Good Ol’ Barnabas
The second of an occasional series
“And Joses, who was also named Barnabas by the apostles (which is translated Son of Encouragement), a Levite of the country of Cyprus, having land, sold it, and brought the money and laid it at the apostles’ feet.”
Acts 4:36-37 (NKJV)
Barnabas was a Levite from the island of Cyprus. No doubt he had some kind of ministry there to his fellow Jews of the time. I suspect he was much loved by those he served. But typical of those who could afford it, he had his wealth tied up in real estate. Since he appears to have sold it quickly, it might have been that he owned land in Judah.

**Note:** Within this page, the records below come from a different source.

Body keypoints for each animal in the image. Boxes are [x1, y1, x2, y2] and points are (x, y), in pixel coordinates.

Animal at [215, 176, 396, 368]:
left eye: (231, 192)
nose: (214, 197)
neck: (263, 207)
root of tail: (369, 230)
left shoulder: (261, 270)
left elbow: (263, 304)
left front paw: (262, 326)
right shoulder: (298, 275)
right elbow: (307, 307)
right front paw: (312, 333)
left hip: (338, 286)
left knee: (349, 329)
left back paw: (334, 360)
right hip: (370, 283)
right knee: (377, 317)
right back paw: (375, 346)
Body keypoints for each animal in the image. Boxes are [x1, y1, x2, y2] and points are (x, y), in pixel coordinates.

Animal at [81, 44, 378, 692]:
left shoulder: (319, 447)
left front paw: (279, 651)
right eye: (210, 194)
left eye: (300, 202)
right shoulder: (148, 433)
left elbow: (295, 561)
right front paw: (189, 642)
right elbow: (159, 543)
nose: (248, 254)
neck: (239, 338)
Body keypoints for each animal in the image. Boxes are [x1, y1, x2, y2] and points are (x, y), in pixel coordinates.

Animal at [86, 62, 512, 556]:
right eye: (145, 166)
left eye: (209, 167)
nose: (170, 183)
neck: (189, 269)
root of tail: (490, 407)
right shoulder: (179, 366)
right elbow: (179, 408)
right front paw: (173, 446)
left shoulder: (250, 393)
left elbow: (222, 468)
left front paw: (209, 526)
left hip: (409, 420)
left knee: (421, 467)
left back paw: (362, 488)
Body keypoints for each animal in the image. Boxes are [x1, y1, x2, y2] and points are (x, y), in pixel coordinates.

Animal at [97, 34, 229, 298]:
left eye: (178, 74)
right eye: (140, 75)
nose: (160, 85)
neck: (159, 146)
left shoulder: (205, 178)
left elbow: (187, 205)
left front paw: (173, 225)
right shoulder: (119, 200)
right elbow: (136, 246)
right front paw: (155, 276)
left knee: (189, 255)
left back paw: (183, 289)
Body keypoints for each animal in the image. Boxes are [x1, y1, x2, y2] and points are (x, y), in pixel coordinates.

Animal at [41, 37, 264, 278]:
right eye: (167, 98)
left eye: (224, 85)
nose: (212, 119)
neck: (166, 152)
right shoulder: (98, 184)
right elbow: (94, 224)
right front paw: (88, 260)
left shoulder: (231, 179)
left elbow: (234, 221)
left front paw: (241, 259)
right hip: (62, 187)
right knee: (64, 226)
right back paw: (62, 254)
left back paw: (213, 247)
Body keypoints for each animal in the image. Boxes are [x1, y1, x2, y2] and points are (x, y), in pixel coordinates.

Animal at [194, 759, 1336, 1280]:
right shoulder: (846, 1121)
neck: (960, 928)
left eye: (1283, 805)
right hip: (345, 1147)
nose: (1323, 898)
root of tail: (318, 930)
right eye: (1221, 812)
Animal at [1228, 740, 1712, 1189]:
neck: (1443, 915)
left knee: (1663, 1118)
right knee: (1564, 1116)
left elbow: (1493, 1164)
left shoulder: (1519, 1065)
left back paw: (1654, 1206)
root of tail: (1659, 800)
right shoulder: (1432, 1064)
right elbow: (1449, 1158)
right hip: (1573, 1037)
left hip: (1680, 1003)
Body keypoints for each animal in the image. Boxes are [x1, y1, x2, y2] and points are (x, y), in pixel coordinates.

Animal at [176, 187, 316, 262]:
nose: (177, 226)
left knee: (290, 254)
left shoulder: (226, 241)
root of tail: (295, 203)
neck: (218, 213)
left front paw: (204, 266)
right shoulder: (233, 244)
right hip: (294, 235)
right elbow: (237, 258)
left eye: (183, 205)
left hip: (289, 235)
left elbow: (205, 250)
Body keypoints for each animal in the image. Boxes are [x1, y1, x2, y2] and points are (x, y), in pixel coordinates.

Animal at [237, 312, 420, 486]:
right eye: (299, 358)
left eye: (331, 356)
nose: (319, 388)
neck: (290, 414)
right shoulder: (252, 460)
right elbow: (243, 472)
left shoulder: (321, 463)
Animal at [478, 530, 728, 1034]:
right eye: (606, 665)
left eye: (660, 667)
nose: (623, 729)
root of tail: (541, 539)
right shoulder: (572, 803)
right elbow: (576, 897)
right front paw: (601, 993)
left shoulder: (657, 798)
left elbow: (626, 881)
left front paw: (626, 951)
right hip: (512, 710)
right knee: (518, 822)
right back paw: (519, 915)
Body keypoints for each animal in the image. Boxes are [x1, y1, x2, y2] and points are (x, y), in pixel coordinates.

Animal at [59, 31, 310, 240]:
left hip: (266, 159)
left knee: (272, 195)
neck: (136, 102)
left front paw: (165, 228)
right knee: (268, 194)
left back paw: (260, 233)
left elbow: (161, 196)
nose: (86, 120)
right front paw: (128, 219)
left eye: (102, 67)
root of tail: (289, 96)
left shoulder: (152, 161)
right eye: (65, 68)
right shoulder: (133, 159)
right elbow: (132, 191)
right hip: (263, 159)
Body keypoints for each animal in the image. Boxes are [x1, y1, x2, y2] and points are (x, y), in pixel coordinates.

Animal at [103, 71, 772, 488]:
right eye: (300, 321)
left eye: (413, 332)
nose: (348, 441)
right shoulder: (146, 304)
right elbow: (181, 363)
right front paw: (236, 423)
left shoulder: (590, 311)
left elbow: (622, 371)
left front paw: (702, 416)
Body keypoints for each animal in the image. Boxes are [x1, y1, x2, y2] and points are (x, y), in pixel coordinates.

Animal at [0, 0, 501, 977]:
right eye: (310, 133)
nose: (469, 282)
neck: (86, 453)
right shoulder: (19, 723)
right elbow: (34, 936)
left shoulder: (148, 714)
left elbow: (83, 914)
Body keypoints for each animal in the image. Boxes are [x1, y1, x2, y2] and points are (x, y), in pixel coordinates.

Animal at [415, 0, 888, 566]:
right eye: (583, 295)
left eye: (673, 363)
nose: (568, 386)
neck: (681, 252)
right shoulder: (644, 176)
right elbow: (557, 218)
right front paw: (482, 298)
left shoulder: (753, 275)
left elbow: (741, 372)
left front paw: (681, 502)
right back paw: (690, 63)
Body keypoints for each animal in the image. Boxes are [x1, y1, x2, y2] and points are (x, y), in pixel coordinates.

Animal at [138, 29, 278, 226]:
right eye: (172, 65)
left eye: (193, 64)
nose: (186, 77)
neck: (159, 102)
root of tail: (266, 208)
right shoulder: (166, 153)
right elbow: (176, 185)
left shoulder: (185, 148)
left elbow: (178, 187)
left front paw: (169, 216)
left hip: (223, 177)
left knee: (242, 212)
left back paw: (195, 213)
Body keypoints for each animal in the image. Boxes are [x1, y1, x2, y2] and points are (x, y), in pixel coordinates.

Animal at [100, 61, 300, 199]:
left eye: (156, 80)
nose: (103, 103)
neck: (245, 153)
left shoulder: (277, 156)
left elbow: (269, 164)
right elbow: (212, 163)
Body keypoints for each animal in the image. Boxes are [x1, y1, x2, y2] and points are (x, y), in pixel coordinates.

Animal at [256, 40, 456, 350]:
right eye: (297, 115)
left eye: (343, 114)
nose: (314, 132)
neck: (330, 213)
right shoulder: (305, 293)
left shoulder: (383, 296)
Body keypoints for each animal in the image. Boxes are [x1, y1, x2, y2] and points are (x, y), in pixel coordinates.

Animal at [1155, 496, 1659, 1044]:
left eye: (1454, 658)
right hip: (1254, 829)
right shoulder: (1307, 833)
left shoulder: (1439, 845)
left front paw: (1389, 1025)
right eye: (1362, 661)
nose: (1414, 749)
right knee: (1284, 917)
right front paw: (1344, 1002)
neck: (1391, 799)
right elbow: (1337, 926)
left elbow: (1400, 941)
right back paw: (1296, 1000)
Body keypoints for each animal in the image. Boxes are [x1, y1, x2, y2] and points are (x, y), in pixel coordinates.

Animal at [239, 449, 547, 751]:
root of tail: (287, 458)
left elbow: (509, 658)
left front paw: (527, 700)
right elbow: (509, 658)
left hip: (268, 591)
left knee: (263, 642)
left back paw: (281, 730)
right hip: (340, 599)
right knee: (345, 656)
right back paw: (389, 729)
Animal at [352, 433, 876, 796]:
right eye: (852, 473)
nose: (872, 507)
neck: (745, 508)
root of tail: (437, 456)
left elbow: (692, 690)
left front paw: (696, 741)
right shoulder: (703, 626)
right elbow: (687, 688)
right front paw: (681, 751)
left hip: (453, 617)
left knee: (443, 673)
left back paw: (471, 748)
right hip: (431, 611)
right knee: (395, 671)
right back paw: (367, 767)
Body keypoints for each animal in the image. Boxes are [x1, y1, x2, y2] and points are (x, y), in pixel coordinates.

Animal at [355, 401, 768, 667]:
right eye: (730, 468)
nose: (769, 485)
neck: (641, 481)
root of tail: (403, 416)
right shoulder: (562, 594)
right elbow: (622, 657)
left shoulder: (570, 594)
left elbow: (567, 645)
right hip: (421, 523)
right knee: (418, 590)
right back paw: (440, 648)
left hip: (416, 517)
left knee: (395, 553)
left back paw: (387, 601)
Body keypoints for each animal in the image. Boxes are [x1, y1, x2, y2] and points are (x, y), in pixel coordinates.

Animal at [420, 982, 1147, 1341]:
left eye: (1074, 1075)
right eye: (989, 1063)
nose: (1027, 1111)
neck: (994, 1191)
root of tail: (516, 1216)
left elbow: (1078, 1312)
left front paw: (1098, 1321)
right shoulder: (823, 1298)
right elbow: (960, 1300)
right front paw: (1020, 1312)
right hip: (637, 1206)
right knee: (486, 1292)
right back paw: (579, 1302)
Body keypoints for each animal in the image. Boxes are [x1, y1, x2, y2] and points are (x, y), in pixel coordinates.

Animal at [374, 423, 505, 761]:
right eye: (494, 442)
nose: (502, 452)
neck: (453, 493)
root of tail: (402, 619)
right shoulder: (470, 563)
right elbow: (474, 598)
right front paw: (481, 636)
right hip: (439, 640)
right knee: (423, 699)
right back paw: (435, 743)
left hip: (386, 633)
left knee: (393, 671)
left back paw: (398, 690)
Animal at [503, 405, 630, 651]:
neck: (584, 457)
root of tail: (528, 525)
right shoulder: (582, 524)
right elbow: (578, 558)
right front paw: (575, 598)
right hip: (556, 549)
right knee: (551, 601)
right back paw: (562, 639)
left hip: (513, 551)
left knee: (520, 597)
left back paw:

I imagine him, seeing the plight of so many new converts who had run out of money following their Pentecost conversion, being moved by compassion to sell, sell, sell. You see, most Jews who made the pilgrimage to Israel from foreign lands did so only once or twice in a lifetime. Most came at Passover time, the high feast of the year, or in the autumn. Some might have stayed on for the seven weeks ‘til Pentecost, but many who couldn’t afford to come for Passover or the autumn feasts when, no doubt, hotel and food prices rocketed in Jerusalem, came instead at Pentecost. Just for a long weekend. It was all they could afford.
And now they had stayed longer than they expected. Why did Barnabas (and others) act? Because they were enthusiastic about the new faith and wanted to encourage others, new to the faith, to stick with it—even though money worries were intruding.
Encouragement may be a duty of Christians (1 Thessalonians 5:11), but this was not done out of duty. Barnabas acted out of compassion and enthusiasm. He wanted to encourage others to stick with the faith. And he was willing to sacrifice his all in order to do that.
Regrettably, even among Christians, such motivation is quite rare. History is littered with similar figures, Albert Einstein, Mother Teresa, George Muller, Dr Barnardo, who are often noted just because they are so rare, but also because of what was achieved. All Christians, however, have opportunity to encourage. In little ways, to the individual; not because it is a duty, but because, like Barnabas, they want to.
Most merciful Father, thank you for people like good ol’ Barnabas. Thank you for showing us that helping people needs to come from the heart, not the head. Help is no duty when we think of the help you constantly give us; it becomes a response, a privilege. Thank you, in Jesus’ name we pray.